Through Mildura business Laser Signs and Print that simple idea has been turned into a wide merchandise range that will now also be made and sold in the US to cater for American fans.

And the idea has continued to grow, from personalised and signature bottles, to celebrity endorsements from one of Mr Aunger’s closet friends, country singer Adam Brand, and fellow musicians The Wolfe Brothers, as well as the one and only Shannon Noll.

“We are probably around the 600-bottle mark — since we started on June 8 — of the 750ml, now we are looking at other options,” Mr Aunger says.

“The great part is there are so many passionate people in (Fossey’s) with Timmo … I was working off the kitchen table at Red Cliffs, suddenly I can come into an office where people inspire me.

“If I thank Steve Timmis for nothing else, I probably thank him for getting me out of an environment that was probably very limiting and not great for my self-esteem or enthusiasm.”

Mr Aunger’s eyes are now on the future of the business.

“The Methanol Moonshine part of it is fairly niche, because people in speedway know methanol is the fuel we race on, people on the street might be confused about what Methanol Moonshine because it sounds like it’s a racing fuel,” he says.

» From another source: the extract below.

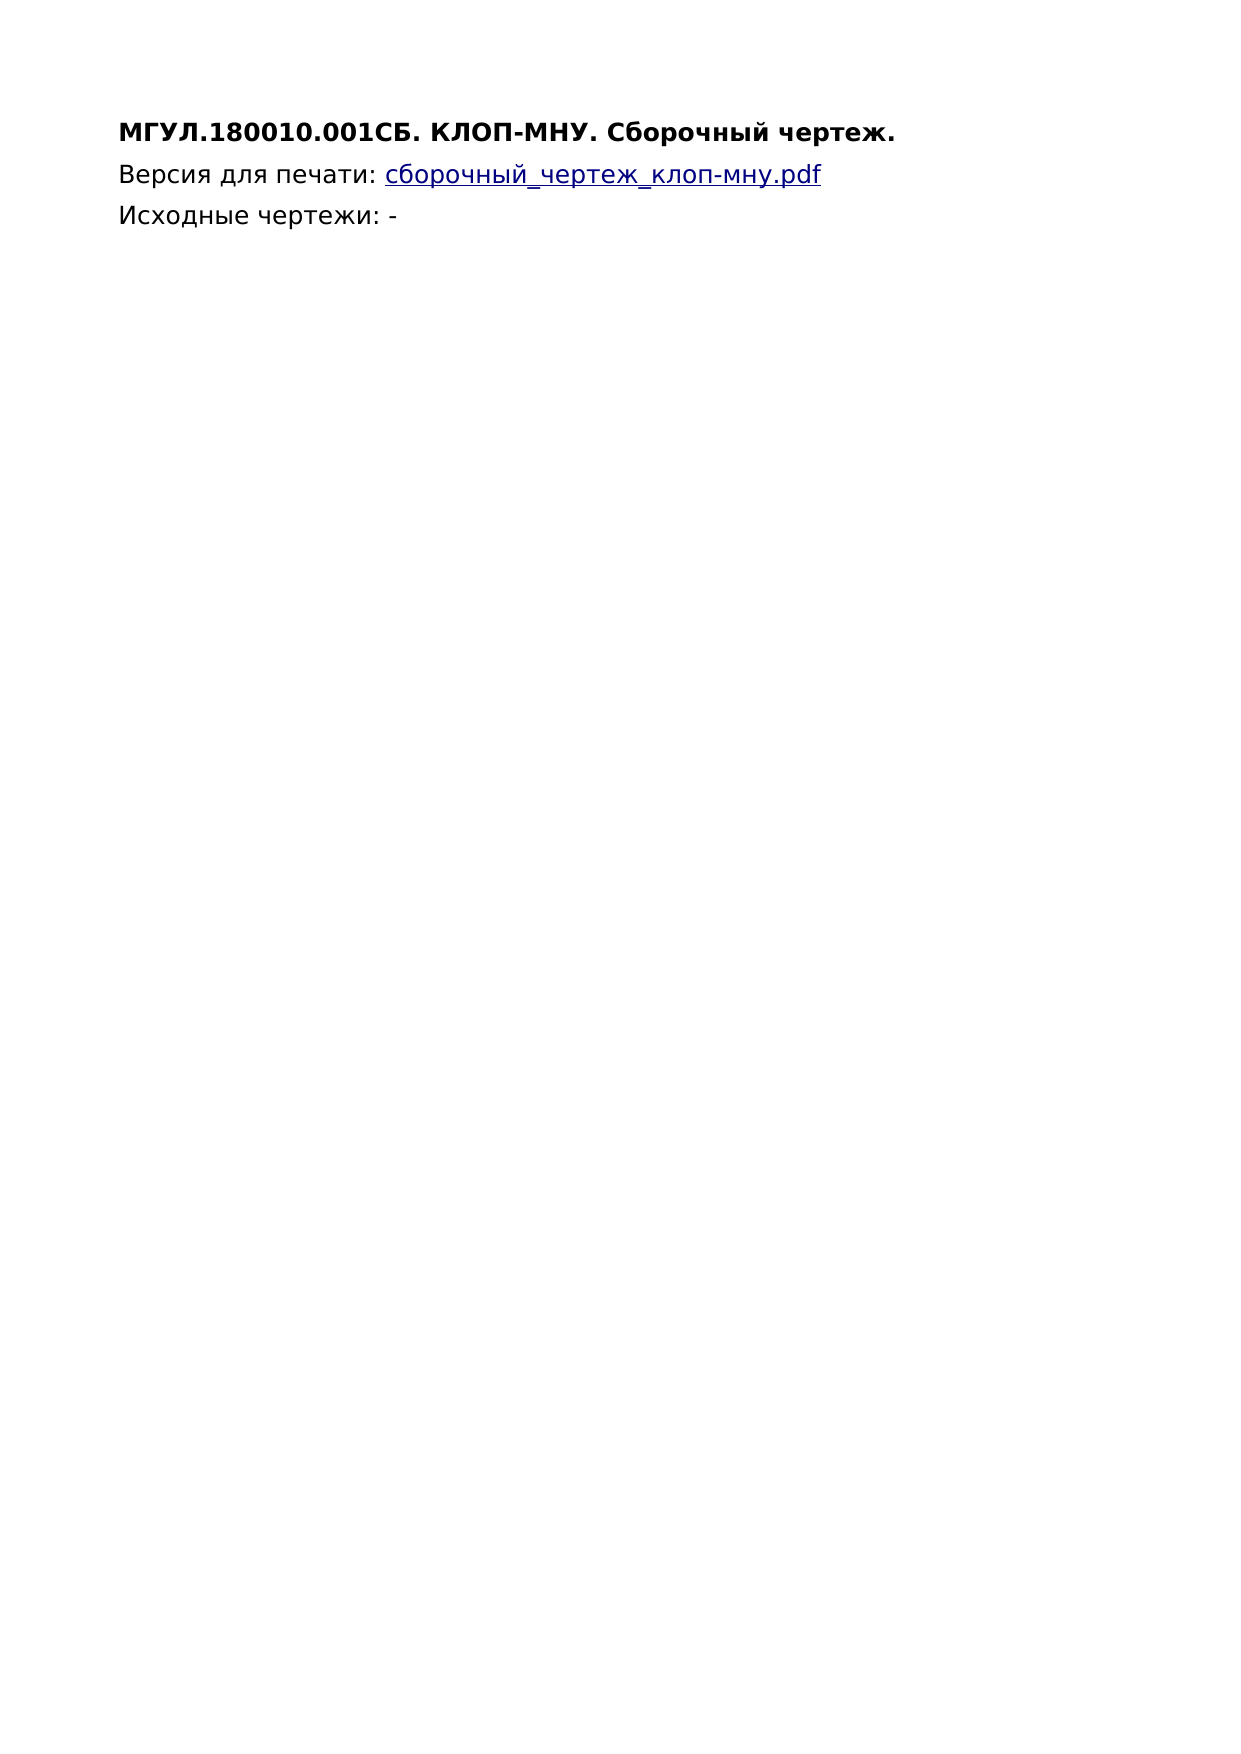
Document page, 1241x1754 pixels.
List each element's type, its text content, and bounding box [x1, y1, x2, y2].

“When we first started this, we created Outback Moonshine, so the parent brand is a more generic, more broadly understood concept, so our idea is to get that through Australia and overseas, try to get it into the American market.

“Every day is a new direction, it’s wow I hadn’t thought of that or wow I haven’t thought of that, suddenly it’s wherever we can take it, it seems to want to go, it’s so exciting — every day I get up and can’t wait to get to work.”